Stephanie cut her off and told her not to say anything, and that she was a liar. A.H. stated that

Garcia came into the bedroom where she was talking to Stephanie and said, “I haven’t been

doing anything, who are you going to believe, . . . this liar or me?” Stephanie did not say

anything. That was the last time A.H. tried to talk to her mother about the abuse because A.H.

assumed her mother would not believe her. A.H. testified that Garcia was usually the one to

discipline her, but that her mother sometimes made her kneel on rice, grabbed her hair, punched

her, or kicked her.

-3- 04-12-00012-CR

A.H. testified that Garcia assaulted her between ten and twenty times. On re-cross, A.H.

testified that she did not have sexual contact with anyone else between the ages of ten and

eleven, and in fact, had never had sexual contact with any other person at any time besides

Garcia.

Several witnesses testified that A.H. told them about Garcia assaulting her. A.H.’s

cousin, Lauren Peterson, testified that in the spring of 2009, A.H. told her something that

alarmed her. Lauren then told her mother, Elizabeth Galvan, who reported the abuse to A.H.’s

maternal grandmother, Bea, with whom A.H. was living at the time. Bea did not act on the

information given to her. On cross-examination, Lauren stated that A.H. had told “kids’ lies” in

the past, meaning that she lied about her grades or other inconsequential matters.
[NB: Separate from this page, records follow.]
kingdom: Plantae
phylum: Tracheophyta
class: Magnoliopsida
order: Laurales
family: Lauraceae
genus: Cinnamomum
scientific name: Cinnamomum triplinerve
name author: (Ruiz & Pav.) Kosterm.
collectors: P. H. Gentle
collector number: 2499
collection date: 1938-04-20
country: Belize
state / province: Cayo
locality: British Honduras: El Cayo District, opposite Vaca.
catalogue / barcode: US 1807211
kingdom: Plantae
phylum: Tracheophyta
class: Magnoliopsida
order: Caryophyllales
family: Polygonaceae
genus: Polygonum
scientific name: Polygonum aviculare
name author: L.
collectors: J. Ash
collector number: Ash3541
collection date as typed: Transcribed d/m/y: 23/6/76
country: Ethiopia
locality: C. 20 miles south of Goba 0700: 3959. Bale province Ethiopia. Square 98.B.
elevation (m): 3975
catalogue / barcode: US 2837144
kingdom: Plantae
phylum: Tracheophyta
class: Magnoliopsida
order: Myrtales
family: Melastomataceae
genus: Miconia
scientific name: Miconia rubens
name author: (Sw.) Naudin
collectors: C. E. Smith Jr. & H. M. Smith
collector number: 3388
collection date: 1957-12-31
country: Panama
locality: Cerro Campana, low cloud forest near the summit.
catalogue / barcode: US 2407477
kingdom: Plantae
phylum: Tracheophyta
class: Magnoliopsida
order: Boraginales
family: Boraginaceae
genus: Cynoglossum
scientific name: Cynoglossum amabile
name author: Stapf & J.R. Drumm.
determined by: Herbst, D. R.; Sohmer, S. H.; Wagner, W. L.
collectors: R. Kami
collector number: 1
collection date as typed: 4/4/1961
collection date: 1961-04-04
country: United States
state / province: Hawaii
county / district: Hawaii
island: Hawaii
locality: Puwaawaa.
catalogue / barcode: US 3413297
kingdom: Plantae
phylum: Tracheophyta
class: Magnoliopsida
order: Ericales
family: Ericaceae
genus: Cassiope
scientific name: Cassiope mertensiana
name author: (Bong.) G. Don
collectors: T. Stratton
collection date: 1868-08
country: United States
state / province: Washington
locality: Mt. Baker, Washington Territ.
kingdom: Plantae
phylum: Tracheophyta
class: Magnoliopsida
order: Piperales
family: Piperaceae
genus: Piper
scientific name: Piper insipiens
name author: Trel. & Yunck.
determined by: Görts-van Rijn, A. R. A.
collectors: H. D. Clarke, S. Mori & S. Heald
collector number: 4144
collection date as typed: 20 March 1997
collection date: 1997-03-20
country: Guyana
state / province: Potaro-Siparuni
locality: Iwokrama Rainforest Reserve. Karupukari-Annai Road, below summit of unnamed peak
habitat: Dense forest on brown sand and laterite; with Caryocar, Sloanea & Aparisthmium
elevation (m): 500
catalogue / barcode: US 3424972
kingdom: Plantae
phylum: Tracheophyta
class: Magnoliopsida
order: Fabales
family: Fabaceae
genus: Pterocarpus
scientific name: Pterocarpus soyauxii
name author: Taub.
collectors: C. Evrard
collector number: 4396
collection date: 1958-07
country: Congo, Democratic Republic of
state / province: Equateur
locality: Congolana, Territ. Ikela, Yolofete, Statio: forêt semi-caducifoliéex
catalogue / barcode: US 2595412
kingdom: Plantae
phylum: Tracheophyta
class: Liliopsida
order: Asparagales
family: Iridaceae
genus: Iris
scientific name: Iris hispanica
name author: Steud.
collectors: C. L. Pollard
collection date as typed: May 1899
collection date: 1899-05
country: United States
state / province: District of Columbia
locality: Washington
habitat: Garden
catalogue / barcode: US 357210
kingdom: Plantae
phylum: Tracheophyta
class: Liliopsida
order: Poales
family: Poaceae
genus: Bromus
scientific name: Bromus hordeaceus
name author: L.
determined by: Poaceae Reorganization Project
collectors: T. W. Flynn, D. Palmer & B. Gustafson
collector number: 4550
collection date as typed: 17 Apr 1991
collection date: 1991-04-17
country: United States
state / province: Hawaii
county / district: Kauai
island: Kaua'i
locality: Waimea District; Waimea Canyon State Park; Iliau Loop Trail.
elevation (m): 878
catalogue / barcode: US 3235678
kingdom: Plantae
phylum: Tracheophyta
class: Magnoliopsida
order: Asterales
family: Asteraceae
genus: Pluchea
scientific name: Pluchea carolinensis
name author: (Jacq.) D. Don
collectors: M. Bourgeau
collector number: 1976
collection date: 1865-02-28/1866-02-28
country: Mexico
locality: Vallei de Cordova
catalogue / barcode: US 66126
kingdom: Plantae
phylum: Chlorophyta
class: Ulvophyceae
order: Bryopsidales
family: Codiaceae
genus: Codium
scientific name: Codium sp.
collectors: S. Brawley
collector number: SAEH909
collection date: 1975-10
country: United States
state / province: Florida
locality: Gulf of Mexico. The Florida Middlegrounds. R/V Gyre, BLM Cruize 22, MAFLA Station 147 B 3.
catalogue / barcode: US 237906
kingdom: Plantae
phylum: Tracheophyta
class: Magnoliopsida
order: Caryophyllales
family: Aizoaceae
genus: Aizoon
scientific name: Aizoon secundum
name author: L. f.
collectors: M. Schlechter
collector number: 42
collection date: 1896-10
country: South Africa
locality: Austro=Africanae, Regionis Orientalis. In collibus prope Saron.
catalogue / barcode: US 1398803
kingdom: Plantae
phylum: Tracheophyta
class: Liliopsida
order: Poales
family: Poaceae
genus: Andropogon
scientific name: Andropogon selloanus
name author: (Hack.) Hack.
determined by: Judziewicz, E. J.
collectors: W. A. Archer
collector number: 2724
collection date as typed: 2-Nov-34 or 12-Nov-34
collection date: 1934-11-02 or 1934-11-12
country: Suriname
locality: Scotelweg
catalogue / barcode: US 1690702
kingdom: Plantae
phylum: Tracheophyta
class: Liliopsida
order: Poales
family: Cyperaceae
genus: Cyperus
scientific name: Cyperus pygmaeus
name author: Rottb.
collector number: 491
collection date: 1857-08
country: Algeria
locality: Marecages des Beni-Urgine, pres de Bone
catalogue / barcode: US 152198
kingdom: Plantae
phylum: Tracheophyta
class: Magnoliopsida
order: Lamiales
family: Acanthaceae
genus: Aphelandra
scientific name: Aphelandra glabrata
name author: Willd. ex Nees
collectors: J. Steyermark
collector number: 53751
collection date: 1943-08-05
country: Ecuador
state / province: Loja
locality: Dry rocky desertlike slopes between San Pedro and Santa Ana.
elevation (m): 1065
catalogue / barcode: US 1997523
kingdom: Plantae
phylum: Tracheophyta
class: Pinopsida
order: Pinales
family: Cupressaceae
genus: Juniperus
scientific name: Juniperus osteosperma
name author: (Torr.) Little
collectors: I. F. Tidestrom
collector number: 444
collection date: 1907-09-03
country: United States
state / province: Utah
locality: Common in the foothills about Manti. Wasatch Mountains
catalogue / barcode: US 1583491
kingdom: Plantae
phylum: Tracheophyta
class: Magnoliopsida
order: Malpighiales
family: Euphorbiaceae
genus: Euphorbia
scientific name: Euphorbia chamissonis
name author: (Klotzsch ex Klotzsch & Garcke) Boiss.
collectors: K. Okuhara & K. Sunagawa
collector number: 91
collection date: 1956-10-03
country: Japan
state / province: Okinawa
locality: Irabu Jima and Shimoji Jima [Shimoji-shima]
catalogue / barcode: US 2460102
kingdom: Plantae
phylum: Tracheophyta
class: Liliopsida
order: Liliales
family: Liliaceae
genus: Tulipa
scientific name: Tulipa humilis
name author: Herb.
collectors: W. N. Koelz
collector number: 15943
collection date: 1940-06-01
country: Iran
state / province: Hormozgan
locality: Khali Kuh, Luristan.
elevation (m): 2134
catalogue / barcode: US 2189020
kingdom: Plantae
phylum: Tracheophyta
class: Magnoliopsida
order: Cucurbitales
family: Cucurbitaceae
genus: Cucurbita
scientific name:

Lauren

emphasized that she believed A.H. regarding the allegations against Garcia because, “I don’t

think any child would lie about anything like that, nor put it in such detail as she did.”

In the summer of 2009, A.H. took a vacation to Corpus Christi with her biological

father’s family. A.H.’s half-sisters, Tiara and Tircah Vidaurri-Hammonds, who lived in

Colorado, testified that A.H. told them her “biggest secret” and that she was scared to return

home with Stephanie and Garcia. A few days later, A.H. told her paternal grandmother, Anita

Crawford, that Garcia assaulted her. The half-sisters had only known A.H. to fib about small

matters, such as her grades.

Anita Crawford testified that Tircah prompted A.H. to tell Anita what she had told Tircah

and Tiara. The next day, Anita took A.H. to the police station so she could give a statement.

Since that time, A.H. has lived with Anita and her husband.

Daniel Gibbons is A.H.’s maternal grandfather and was married to Bea. A.H. and her

parents lived with Bea and Daniel for a few months in 2008. Daniel observed that Stephanie was

very cold towards her daughter, and there were times when they had heated arguments. -4- 04-12-00012-CR

Stephanie used the “F” word often—“pretty much every other word” when speaking to A.H.

Daniel believed that Stephanie’s and Garcia’s disciplining of A.H. went too far and was abusive.